Dmitri’s Second Symphony came closely on the heels of his first, the Third, two years later.  The people reveled in his music, they heard Russia in the themes, the melodies, the marches, the passion, even though parts of it – the “ultramodern” parts – were not as well received.  He was embraced by experimentalists from many disciplines, and soon was working with renown “Futurist” poets, writers, and stage directors.  He split his time between St. Petersburg – which in 1924 had been renamed Leningrad – and Moscow (now the capital of the government, now known as the Soviet Union); the slight, bespectacled young composer, who had little concern with politics, was in the thick of it all.

But in 1928, four years after the death of Lenin, the Communist Party rolled out its infamous Five-Year Plan, which ushered in a new age of uniformity and regulation across all walks of Soviet life.  Millions of villagers across Russia were forced to give up their belongings and move to communal farms, where production quotas were impossible to meet and workers had little to stave off their own starvation.  Harvested grain was not redistributed as promised, but sold overseas in order to buy heavy industrial machinery.  Factory workers who could not meet outrageous demands were accused of sabotage.  Any kind of push back was brutally squashed.  Anyone, at any time, could be accused of being an “enemy of the people” and imprisoned, sent to a communal farm, sentenced to hard labor, or shot.

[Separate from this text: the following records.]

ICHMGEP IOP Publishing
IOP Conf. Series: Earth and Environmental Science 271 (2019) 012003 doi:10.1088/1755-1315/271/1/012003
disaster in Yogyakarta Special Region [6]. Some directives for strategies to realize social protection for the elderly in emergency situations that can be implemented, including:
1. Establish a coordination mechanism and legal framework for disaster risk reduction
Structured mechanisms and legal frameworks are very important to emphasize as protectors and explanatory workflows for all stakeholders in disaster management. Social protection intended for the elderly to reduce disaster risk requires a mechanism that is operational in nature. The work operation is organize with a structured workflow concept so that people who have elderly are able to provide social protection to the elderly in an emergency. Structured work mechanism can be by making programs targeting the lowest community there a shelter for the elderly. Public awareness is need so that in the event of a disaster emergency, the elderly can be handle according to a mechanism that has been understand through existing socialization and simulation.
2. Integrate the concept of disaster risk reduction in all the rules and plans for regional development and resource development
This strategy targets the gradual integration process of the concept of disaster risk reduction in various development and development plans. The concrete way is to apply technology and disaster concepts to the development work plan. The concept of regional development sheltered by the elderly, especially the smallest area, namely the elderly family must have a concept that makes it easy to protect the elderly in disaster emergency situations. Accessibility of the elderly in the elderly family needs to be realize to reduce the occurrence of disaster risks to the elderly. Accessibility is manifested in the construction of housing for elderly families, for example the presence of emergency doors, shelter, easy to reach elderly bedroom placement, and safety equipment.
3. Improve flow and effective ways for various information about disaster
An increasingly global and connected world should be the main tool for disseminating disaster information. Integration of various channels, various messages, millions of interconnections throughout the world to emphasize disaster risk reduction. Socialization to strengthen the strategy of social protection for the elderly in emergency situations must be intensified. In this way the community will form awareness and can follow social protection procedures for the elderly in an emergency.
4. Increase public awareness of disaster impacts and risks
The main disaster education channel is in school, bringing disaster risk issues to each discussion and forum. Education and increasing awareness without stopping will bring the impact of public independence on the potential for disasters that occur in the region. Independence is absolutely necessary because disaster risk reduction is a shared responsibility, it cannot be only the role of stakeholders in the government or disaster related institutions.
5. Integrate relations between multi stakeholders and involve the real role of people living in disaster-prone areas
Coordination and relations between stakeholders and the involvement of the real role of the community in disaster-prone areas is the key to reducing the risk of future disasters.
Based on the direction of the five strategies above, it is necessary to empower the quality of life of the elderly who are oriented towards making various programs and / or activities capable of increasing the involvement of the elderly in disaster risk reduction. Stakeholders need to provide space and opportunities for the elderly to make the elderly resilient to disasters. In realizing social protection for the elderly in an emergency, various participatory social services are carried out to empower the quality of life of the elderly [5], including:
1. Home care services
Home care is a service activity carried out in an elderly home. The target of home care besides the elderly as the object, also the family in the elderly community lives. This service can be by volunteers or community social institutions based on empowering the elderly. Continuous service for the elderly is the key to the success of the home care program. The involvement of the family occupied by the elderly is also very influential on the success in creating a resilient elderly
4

The Five-Year Plan affected the arts, as well.  Already there was heavy handed pressure to produce works that pleased Soviet officials.  Shostakovich himself had been cautioned to “reflect more seriously on questions of musical culture in the light of the development of our socialist society according to the principles of Marxism.”  The threat behind those words was clear.

Individualism was frowned upon, satire was not allowed, formalism was required.  The joyous experimentation of the past few years was now replaced with cold, party-line uniformity.  The artists that had enjoyed almost unlimited freedom were now under the watchful eye of party intelligentsia, and threats against them were thinly veiled, punishments meted out immediately and brutally.  People were imprisoned, tortured, or simply disappeared.

And then, another man rose to unchallenged power within the Communist Party.  His name was Joseph Stalin.